Dan Glickman Tells A Joke
Kansas congressman turned agriculture secretary turned Motion Picture Association of America Chairman Dan Glickman started Tuesday's Pike & Fischer "Legal Risk Management in the Web 2.0 World" summit with a joke.
I'll spare you the details, but it involves a Jewish rabbi, a Hindu priest and a congressman driving cross-country together. Why? Who knows. They wind up getting stuck in a snowstorm, can't travel further, and approach a farmhouse looking for refuge.
The farmer's home is full but he says the trio can sleep in the barn with the farm animals. The weary travelers agree and about 15 minutes later the farmer is awakened by a knock at the door. It's the rabbi who explains that he cannot lie next to a pig. Next comes the Hindu priest who complains he cannot sleep with a cow.

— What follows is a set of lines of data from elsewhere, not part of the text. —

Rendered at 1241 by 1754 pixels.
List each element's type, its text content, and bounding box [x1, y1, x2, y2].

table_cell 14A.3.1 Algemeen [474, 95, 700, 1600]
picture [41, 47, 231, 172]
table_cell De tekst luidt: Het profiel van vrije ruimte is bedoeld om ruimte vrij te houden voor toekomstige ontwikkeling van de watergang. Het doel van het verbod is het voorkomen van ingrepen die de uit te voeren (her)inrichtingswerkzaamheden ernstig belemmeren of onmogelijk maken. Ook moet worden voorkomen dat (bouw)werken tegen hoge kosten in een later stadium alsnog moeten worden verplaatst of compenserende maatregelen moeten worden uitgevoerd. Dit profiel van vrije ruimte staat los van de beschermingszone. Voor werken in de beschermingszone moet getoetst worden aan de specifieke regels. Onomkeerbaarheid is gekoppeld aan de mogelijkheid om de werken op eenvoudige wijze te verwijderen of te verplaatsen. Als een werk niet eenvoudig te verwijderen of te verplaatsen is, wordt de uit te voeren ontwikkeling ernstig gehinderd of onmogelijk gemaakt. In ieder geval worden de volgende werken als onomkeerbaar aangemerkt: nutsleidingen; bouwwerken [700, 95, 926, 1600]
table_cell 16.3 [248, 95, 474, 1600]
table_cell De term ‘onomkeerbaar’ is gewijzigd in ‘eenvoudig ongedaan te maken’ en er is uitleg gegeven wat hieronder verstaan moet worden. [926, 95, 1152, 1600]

Finally, there's a third knock at the door. It's the cow and the pig.
Wiley Rein partner Bruce Joseph, who moderated the panel that followed Glickman's talk, tried to one-up the Hollywood lobbyist. He told a joke about how the National Institutes of Health had decided to stop using white mice in clinical trials and instead use lawyers.
The agency gave three reasons, Joseph said. There are more lawyers in the Washington area than white mice; researchers were getting attached to the fuzzy, cute rodents and that wouldn’t happen with lawyers; and the final reason: "There are just some things a white mouse wouldn’t do."